Selected passage below:
Property experts said such cases reflect the difficulty of maintaining safety in older estates. Ageing is a building issue, not a tenure issue. Both freehold and leasehold estates face wear and obsolescence, and it becomes harder and more expensive to keep systems and structures safe, working well and meeting regulations.

Savills’ Ms Wong said more management corporation strata titles (MCSTs) are finding their sinking funds insufficient for major repairs, replacements and renewal. The scale of this issue will only increase over the next decade, she warned.

The Government has said it is reviewing the Building Maintenance and Strata Management Act, to better enable MCSTs to upgrade their developments. 

Renewal or refurbishment?

Sustainability is a further consideration in deciding the fate of older condominiums. For example, demolition comes with a heavy carbon cost as the embodied carbon in concrete and steel is lost, while new materials need to be manufactured, transported and installed.

Architects noted that retaining and adapting buildings are possible in some cases, but many older estates built decades ago have lower floor-to-floor heights, smaller windows and outdated plumbing and wiring. Retrofitting them with fire safety upgrades or additional amenities and accessibility features is highly complex and costly.

The new condominiums generally draw buyers with “live, work and play” lifestyles, offering communal facilities, smart-home systems and nature-infused designs with flexible layouts. Refurbishment rarely matches the scale or holistic design of a new launch, said architect Lawrence Ler.

Mr David Liauw, a director at DP Architects, noted that Singapore is not alone in facing renewal dilemmas.
End of Selected passage.
Supplied data below:
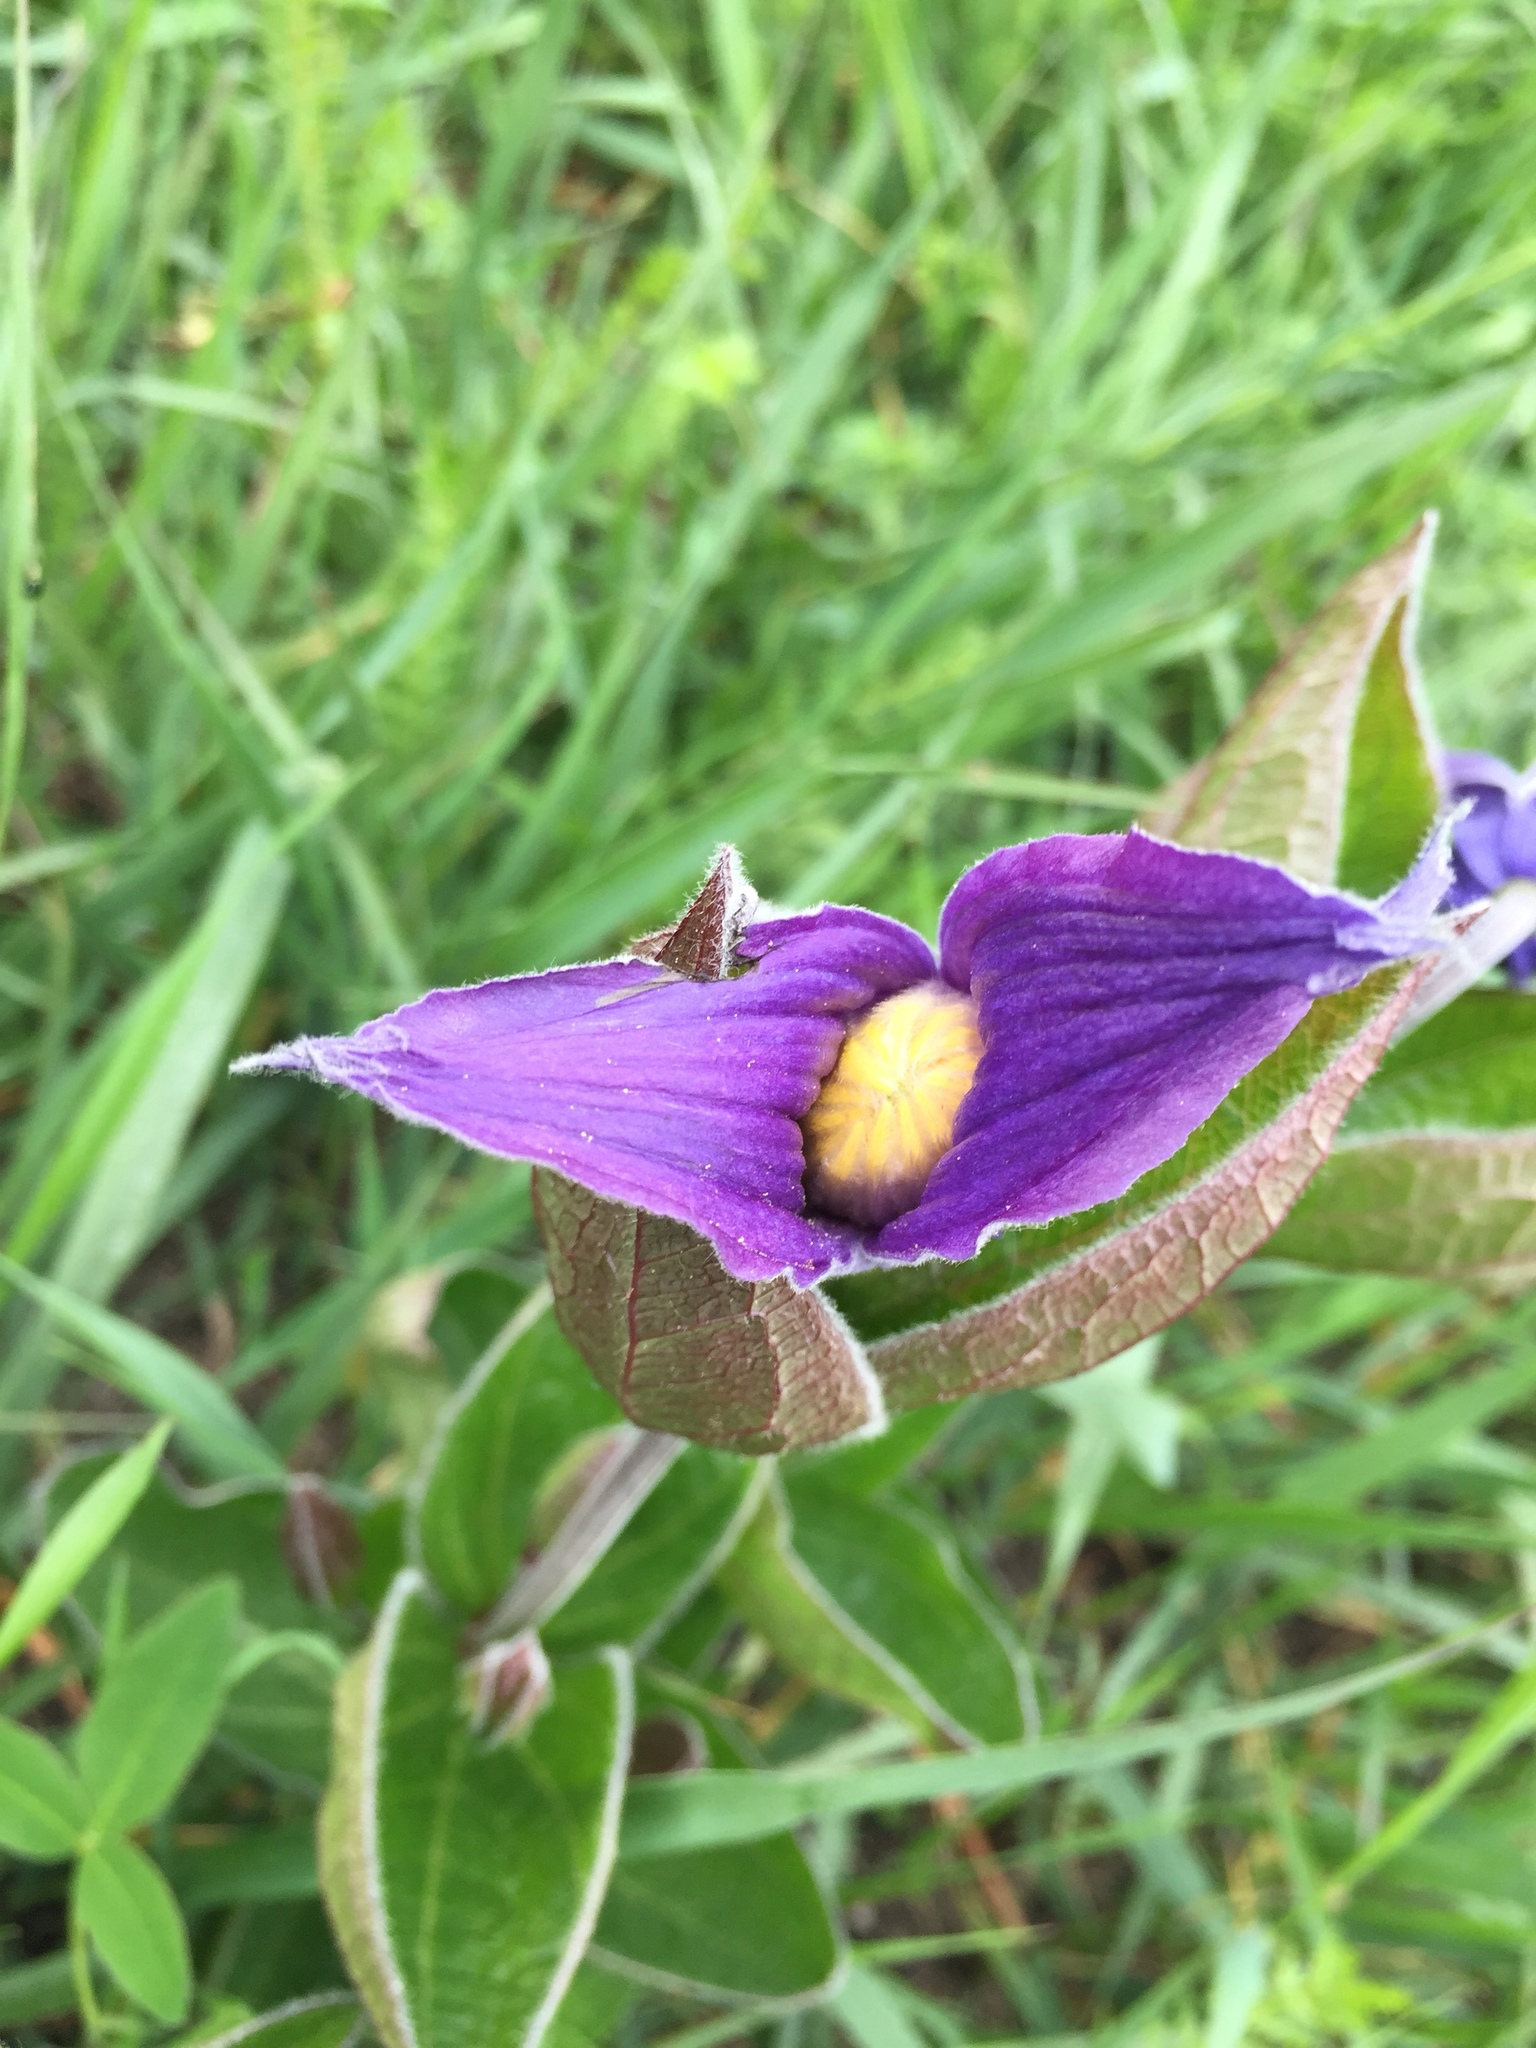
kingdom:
End of Supplied data.
**Task set**
**A.** Based on the passage about ageing condominium estates, decide whether each statement agrees with it. Answer yes or no, and quote the words that decide it.
(i) The passage treats ageing as a problem that affects leasehold estates only.
(ii) Demolition is described as carrying a heavy carbon cost.
(iii) Architect Lawrence Ler said refurbishment usually matches the scale of a new launch.
**B.** Write the next part of the passage on ageing condominium estates, continuing after its final sentence about Mr David Liauw.

**Responses for each task**
**A.**
(i) No: "Ageing is a building issue, not a tenure issue. Both freehold and leasehold estates face wear and obsolescence"
(ii) Yes: "demolition comes with a heavy carbon cost"
(iii) No: "Refurbishment rarely matches the scale or holistic design of a new launch"

**B.**
Tokyo’s Nakagin Capsule Tower, an icon in the 1970s Metabolist design, was demolished in 2022 despite international conservation efforts, due to fragmented ownership and lack of funding, said Mr Liauw.

London’s Barbican Estate and Chicago’s Marina City, by contrast, were preserved with interior upgrades while retaining their iconic facades.

In Singapore, the conservation of condominiums is rare. “Efforts have largely focused on iconic shophouses, colonial-era black-and-white bungalows and select public housing blocks with historical value,” said Mr Liauw.

The debate over Pearl Bank Apartments showed how difficult this can be. Despite efforts to conserve it in 2015, it was ultimately

sold en bloc in 2018

in its fourth collective sale attempt and replaced with One Pearl Bank.

The owners-led conservation plan failed because the Urban Redevelopment Authority (URA) required 100 per cent unanimous consent. About 90 per cent of the owners had backed the plan to increase the gross floor area by building another block above the five-storey carpark and use the sale proceeds to retrofit the existing tower.

Golden Mile Complex, on the other hand, shows that conservation is possible when backed by planning incentives such as increasing gross floor area and integrating new towers, noted Mr Liauw. The conserved complex is

slated to be completed in 2029

. It will feature offices, medical suites and retail spaces, and have a new 45-storey residential tower connected to it via a link bridge.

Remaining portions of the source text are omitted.